Dopo due giorni di conversazioni in Costa Rica tra la delegazione dei golpisti e quella del governo legittimo dell’Honduras, nella quale ognuno accusa l’altro di essere un criminale e di meritare di andare in carcere o peggio, le cose non si sono spostate di un centimetro. E non spostarsi di un centimetro vuol dire che i golpisti guadagnano terreno, si stabilizzano, guadagnano legittimità, vedono il fronte internazionale perdere unità d’intenti.
Tanto è vero ciò che i golpisti propongono un nuovo incontro tra otto giorni, un’eternità per chi in ogni angolo del paese da due settimane è mobilitato contro il golpe e, nonostante cresca e si radicalizzi la resistenza popolare, sta subendo i colpi sempre più duri della repressione. L’ultima su questo fronte è l’arresto da parte di un commando golpista di José David Murillo, pastore protestante, dirigente ambientalista ma soprattutto padre di Isis Obed Murillo, il ragazzo di 19 anni assassinato domenica scorsa.
Dall’Honduras il Fronte Nazionale di Resistenza al Golpe, che ha appena bloccato per oltre due ore la strada più importante del paese, è il primo a bocciare le riunioni di San José: “il dialogo in Costa Rica è una tattica per prolungare il conflitto, una strategia per allungarlo e indebolire la resistenza”. Mentre la diplomazia internazionale è incapace di sbloccare la situazione, la sorte della democrazia in Honduras è sempre più nelle mani del suo popolo che da due settimane non smette di resistere e di forgiarsi all’unità della lotta antigolpista tra movimenti sociali, popolari, sindacali e indigeni.
Ma per Óscar Arias, l’ex presidente costaricano e premio Nobel scelto come mediatore va bene così, l’importante era sedersi intorno a un tavolo pacificamente e poco importa che in Honduras non c’è pace.
Intanto il governo degli Stati Uniti, che quelle conversazioni sterili ha voluto e ha finora governato, pur giocandosi la faccia, sembra star agendo con tempi ancor più lenti di quelli dell’assassino di Bergamo alta, Roberto Micheletti. Secondo l’analista della BBC Robert Scanlon “è vero che il governo statunitense, dopo aver condannato senza possibilità di fraintendimenti il golpe, tiene in mano i fili sui quali la giunta golpista può resistere. Ha infatti tagliato alcuni aiuti economici, ma c’è molto di più che può essere fatto da Washington e questo di più può davvero obbligare i golpisti a fare un passo indietro”.

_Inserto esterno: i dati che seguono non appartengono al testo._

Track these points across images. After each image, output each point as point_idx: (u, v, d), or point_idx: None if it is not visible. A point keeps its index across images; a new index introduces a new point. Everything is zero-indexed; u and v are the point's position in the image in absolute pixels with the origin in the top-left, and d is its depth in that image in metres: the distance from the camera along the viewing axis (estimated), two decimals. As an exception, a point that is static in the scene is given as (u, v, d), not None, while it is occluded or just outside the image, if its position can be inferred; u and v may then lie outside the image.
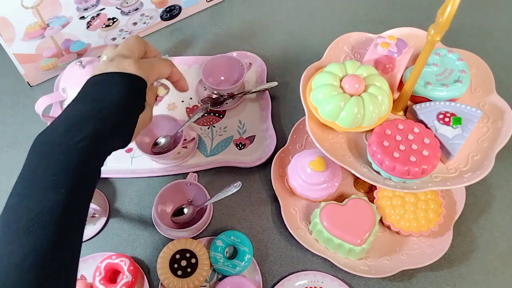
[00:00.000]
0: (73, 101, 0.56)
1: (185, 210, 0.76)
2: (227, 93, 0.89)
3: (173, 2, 0.97)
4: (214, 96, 0.89)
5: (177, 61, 0.94)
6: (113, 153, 0.56)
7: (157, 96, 0.67)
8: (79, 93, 0.57)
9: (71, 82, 0.80)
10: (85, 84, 0.57)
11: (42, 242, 0.46)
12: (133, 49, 0.60)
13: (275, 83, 0.89)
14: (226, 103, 0.89)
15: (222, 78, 0.92)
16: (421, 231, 0.72)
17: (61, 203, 0.48)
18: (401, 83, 0.71)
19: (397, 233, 0.74)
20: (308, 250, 0.73)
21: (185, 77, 0.66)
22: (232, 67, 0.91)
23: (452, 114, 0.66)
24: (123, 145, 0.58)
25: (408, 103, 0.70)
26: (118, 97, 0.55)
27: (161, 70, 0.62)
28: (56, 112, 0.87)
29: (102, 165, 0.54)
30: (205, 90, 0.91)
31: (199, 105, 0.90)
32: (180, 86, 0.67)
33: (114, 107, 0.55)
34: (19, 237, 0.46)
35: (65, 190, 0.48)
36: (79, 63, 0.81)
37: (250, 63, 0.93)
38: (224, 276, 0.71)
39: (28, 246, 0.45)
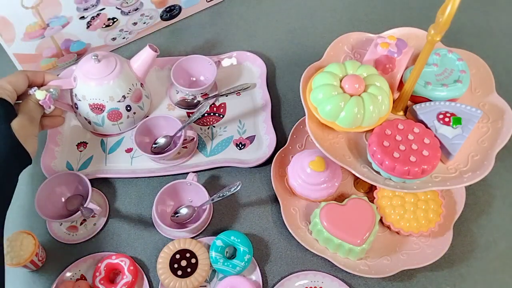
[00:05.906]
0: None
1: (185, 210, 0.76)
2: (201, 94, 0.89)
3: (173, 2, 0.97)
4: (188, 99, 0.89)
5: None
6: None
7: (38, 100, 0.68)
8: None
9: (82, 74, 0.78)
10: None
11: None
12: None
13: (248, 84, 0.90)
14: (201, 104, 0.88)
15: (193, 79, 0.92)
16: (421, 231, 0.72)
17: None
18: (401, 83, 0.71)
19: (397, 233, 0.74)
20: (308, 250, 0.73)
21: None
22: (203, 67, 0.90)
23: (452, 114, 0.66)
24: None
25: (408, 103, 0.70)
26: None
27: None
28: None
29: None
30: (177, 93, 0.91)
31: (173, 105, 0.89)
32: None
33: None
34: None
35: None
36: (95, 57, 0.77)
37: (219, 61, 0.92)
38: (224, 276, 0.71)
39: None
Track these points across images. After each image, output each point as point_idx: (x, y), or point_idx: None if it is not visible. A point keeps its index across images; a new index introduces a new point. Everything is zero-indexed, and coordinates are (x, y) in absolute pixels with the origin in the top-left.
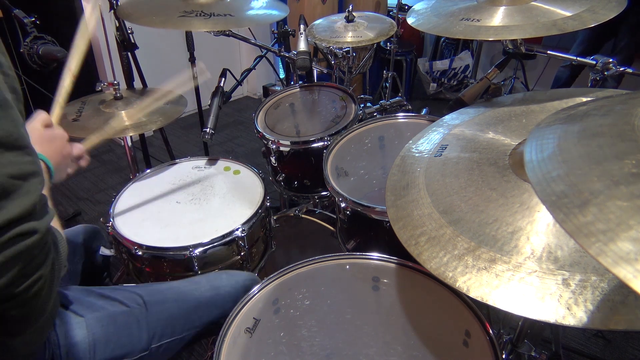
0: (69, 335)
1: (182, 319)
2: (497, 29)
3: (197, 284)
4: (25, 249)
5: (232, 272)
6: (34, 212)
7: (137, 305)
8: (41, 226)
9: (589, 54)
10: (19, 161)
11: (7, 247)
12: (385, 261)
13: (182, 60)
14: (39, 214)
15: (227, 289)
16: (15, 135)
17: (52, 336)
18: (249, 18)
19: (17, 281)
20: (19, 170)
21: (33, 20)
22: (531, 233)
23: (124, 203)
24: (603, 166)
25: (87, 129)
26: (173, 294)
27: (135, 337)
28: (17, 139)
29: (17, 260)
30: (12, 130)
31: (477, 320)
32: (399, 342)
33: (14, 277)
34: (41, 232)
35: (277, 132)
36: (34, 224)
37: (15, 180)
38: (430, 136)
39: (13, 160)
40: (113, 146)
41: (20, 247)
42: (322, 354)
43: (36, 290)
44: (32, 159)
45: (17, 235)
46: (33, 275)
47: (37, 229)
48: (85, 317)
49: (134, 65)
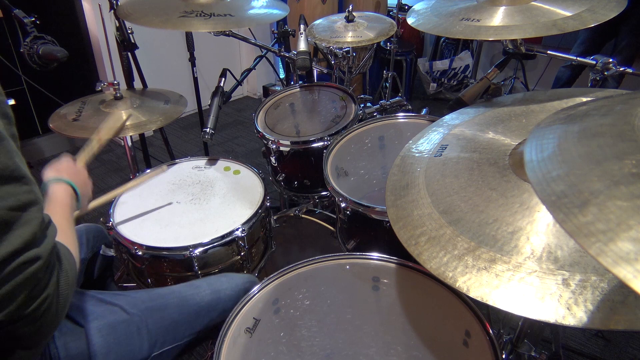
0: (69, 347)
1: (184, 325)
2: (497, 29)
3: (197, 288)
4: (30, 275)
5: (232, 275)
6: (35, 240)
7: (138, 312)
8: (43, 252)
9: (590, 54)
10: (16, 192)
11: (13, 277)
12: (385, 261)
13: (182, 60)
14: (40, 240)
15: (228, 292)
16: (12, 167)
17: (51, 348)
18: (249, 18)
19: (25, 304)
20: (17, 201)
21: (33, 20)
22: (531, 233)
23: (124, 203)
24: (603, 166)
25: (87, 129)
26: (174, 299)
27: (136, 346)
28: (13, 171)
29: (23, 287)
30: (8, 163)
31: (477, 320)
32: (399, 342)
33: (22, 301)
34: (44, 257)
35: (277, 132)
36: (36, 251)
37: (15, 212)
38: (430, 136)
39: (11, 192)
40: (113, 146)
41: (25, 275)
42: (322, 354)
43: (45, 308)
44: (29, 187)
45: (21, 264)
46: (40, 296)
47: (40, 255)
48: (86, 326)
49: (134, 65)
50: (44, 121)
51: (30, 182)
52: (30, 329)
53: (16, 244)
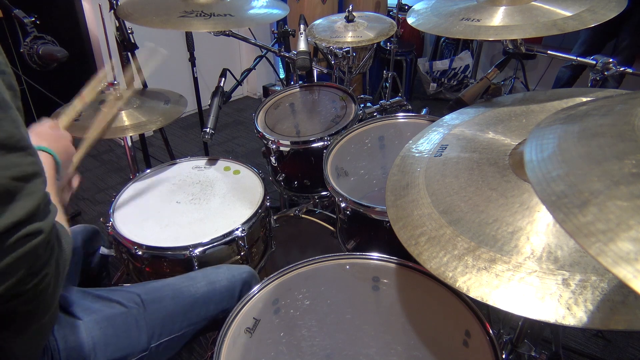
0: (68, 340)
1: (180, 316)
2: (497, 29)
3: (193, 280)
4: (31, 249)
5: (228, 266)
6: (38, 212)
7: (135, 305)
8: (46, 225)
9: (591, 54)
10: (21, 162)
11: (16, 249)
12: (385, 261)
13: (182, 60)
14: (43, 214)
15: (223, 283)
16: (17, 136)
17: (51, 341)
18: (249, 18)
19: (25, 279)
20: (21, 171)
21: (33, 20)
22: (531, 233)
23: (124, 203)
24: (603, 166)
25: (87, 129)
26: (170, 290)
27: (134, 338)
28: (18, 140)
29: (24, 260)
30: (14, 132)
31: (477, 320)
32: (399, 342)
33: (22, 276)
34: (46, 231)
35: (277, 132)
36: (38, 224)
37: (19, 182)
38: (430, 136)
39: (15, 161)
40: (113, 146)
41: (27, 248)
42: (322, 354)
43: (43, 286)
44: (34, 159)
45: (24, 236)
46: (40, 273)
47: (42, 229)
48: (84, 320)
49: (134, 65)
50: None
51: (34, 153)
52: (26, 308)
53: (20, 214)
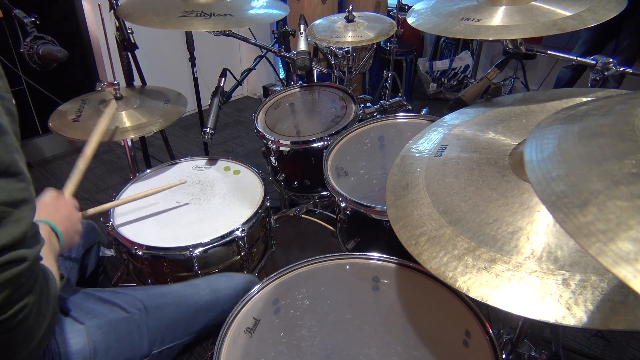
0: (69, 344)
1: (183, 324)
2: (497, 29)
3: (196, 288)
4: (13, 276)
5: (231, 275)
6: (24, 240)
7: (137, 311)
8: (31, 254)
9: (592, 54)
10: (10, 188)
11: None
12: (385, 261)
13: (182, 60)
14: (29, 242)
15: (227, 292)
16: (7, 161)
17: (52, 344)
18: (249, 18)
19: (2, 308)
20: (10, 197)
21: (33, 20)
22: (531, 233)
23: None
24: (603, 166)
25: (86, 130)
26: (173, 297)
27: (136, 344)
28: (9, 166)
29: (4, 287)
30: (5, 157)
31: (477, 320)
32: (399, 342)
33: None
34: (30, 260)
35: (277, 132)
36: (23, 252)
37: (6, 207)
38: (430, 136)
39: (4, 186)
40: (113, 146)
41: (8, 275)
42: (322, 354)
43: (21, 318)
44: (24, 185)
45: (6, 262)
46: (19, 303)
47: (26, 257)
48: (85, 324)
49: (134, 65)
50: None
51: (26, 180)
52: (3, 339)
53: (4, 240)
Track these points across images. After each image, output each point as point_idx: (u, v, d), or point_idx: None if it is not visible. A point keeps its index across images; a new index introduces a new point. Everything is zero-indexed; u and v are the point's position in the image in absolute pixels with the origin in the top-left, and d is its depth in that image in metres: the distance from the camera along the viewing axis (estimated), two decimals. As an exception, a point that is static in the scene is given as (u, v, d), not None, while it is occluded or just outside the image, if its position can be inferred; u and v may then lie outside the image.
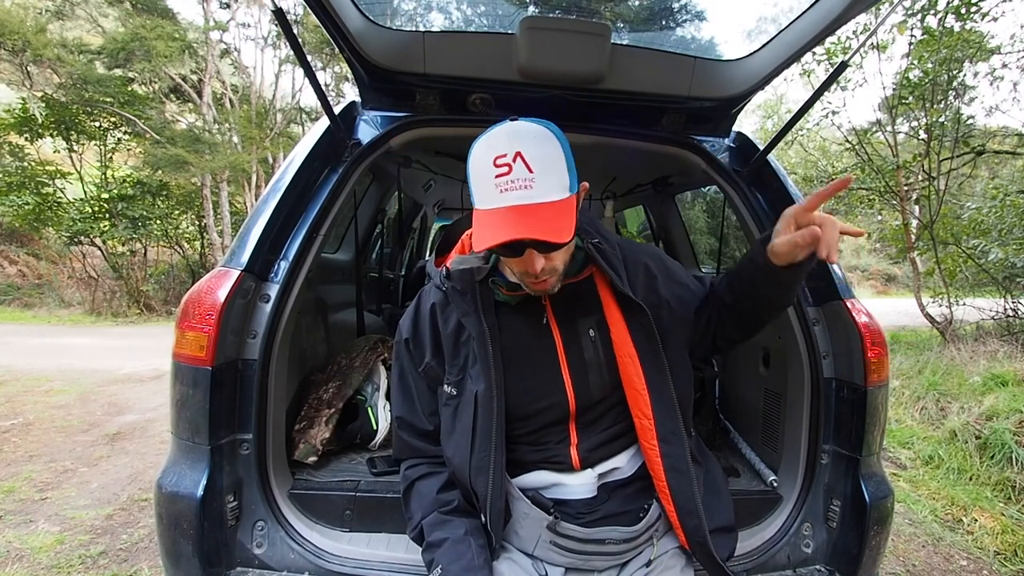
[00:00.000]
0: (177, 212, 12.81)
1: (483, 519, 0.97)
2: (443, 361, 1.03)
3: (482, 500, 0.96)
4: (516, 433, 1.00)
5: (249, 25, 14.77)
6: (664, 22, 1.80)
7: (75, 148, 11.19)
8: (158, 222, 11.78)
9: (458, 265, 1.02)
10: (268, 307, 1.34)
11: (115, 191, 11.27)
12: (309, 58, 1.75)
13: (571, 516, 0.98)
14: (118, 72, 11.71)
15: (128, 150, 12.79)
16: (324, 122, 1.55)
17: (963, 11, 5.52)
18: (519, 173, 0.81)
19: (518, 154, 0.81)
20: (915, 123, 6.83)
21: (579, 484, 1.00)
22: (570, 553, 0.98)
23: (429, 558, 0.96)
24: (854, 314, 1.43)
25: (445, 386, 1.02)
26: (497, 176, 0.82)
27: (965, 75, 6.18)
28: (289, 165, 1.48)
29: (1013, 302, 5.83)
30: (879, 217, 8.90)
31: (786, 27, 1.41)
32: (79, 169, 11.28)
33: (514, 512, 1.00)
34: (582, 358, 1.00)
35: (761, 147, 1.70)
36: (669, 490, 0.96)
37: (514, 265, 0.91)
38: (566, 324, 1.01)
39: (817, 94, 1.47)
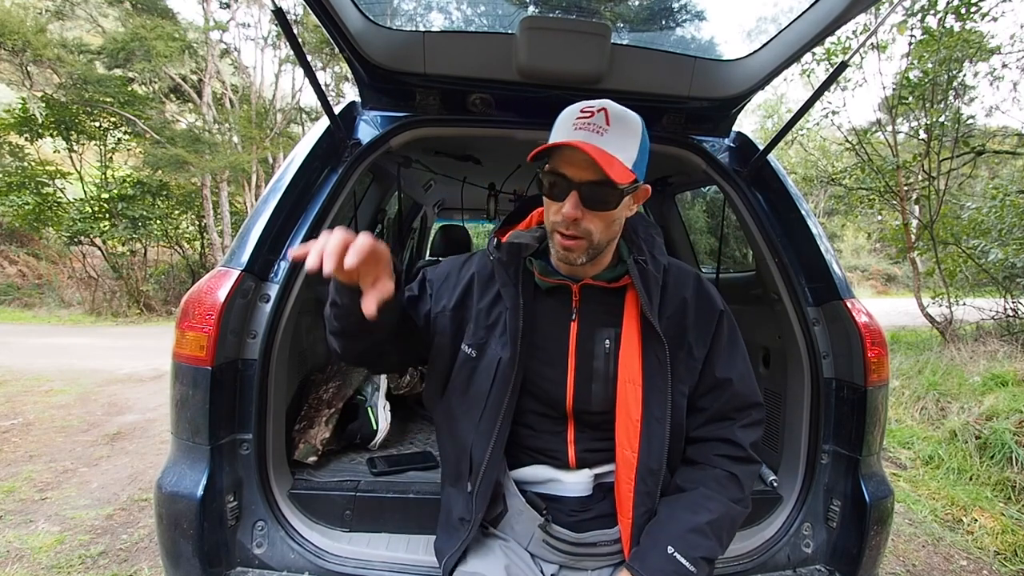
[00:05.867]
0: (177, 212, 12.80)
1: (470, 488, 0.98)
2: (458, 322, 1.03)
3: (476, 467, 0.96)
4: (521, 410, 1.00)
5: (249, 25, 14.80)
6: (664, 22, 1.80)
7: (75, 148, 11.19)
8: (158, 222, 11.77)
9: (512, 239, 1.03)
10: (268, 307, 1.33)
11: (115, 191, 11.27)
12: (309, 58, 1.74)
13: (564, 514, 0.99)
14: (118, 72, 11.71)
15: (128, 150, 12.79)
16: (324, 122, 1.54)
17: (963, 11, 5.52)
18: (597, 121, 0.85)
19: (604, 109, 0.86)
20: (915, 123, 6.83)
21: (575, 482, 1.00)
22: (562, 553, 0.99)
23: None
24: (854, 314, 1.43)
25: (465, 347, 1.02)
26: (577, 118, 0.86)
27: (965, 75, 6.18)
28: (289, 165, 1.48)
29: (1013, 302, 5.83)
30: (879, 217, 8.91)
31: (786, 27, 1.41)
32: (79, 169, 11.27)
33: (510, 508, 1.02)
34: (591, 366, 0.97)
35: (761, 147, 1.70)
36: (632, 527, 0.93)
37: (552, 210, 0.90)
38: (586, 326, 0.99)
39: (817, 94, 1.47)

La BBC è in buona sostanza d’accordo con il presidente venezuelano Hugo Chávez che, forse per la prima volta, si è trovato in una crisi internazionale a stare dalla stessa parte di Washington, ma che considera “troppo timida” l’azione statunitense ed è stato il primo a rompere gli indugi, sommarsi alle voci provenienti dalla resistenza interna al golpe e considerare il dialogo in Costa Rica “un grave errore”.
Gli argomenti del presidente Chávez danno, come spesso succede, pane al pane in maniera stridente per i barocchismi della diplomazia internazionale: “Il dialogo con i golpisti honduregni è una trappola per la democrazia, un pericolo e un grave errore per l’Honduras e per tutto il continente americano”. Chi ha vissuto sulla propria pelle un golpe, l’11 aprile 2002, e ha all’interno del proprio paese ancora una parte rilevante dell’opposizione che considera un colpo di stato una soluzione praticabile al “chavismo”, si rende conto che se il tempo dei gorilla torna per l’Honduras allora può tornare anche per paesi ben più solidi di questo.
Allo stesso tempo, anche se il dialogo è stato voluto unilateralmente da Washington, facendolo accettare al concerto latinoamericano dopo il fallimento dell’operazione rientro di Zelaya, nella quale si erano esposti in particolar modo l’OSA, con il proprio segretario generale José Miguel Insulza, l’ONU, il presidente brasiliano Lula e lo stesso Chávez, la bocciatura del dialogo stesso da parte dell’influente presidente venezuelano, che fornendo petrolio a prezzo politico all’Honduras permetteva per la prima volta nella storia a questo paese di tener testa agli interessi delle multinazionali, rischia di aprire delle crepe nell’unitarietà del fronte antigolpista internazionale.
Per il portavoce di Hillary Clinton le affermazioni di Chávez sono premature e il dialogo non è [ancora] fallito. Forse ha ragione, ma alle domande di Chávez non ha voluto o saputo dare risposta: “se siete così fermi in difesa del governo legittimo perché siete praticamente gli unici a non aver ritirato l’ambasciatore da Tegucigalpa? Perché non fate tutto il possibile in tema di pressioni economiche?” Se Micheletti resta al potere non è certo Chávez ma il governo di Barack Obama a giocarsi la faccia.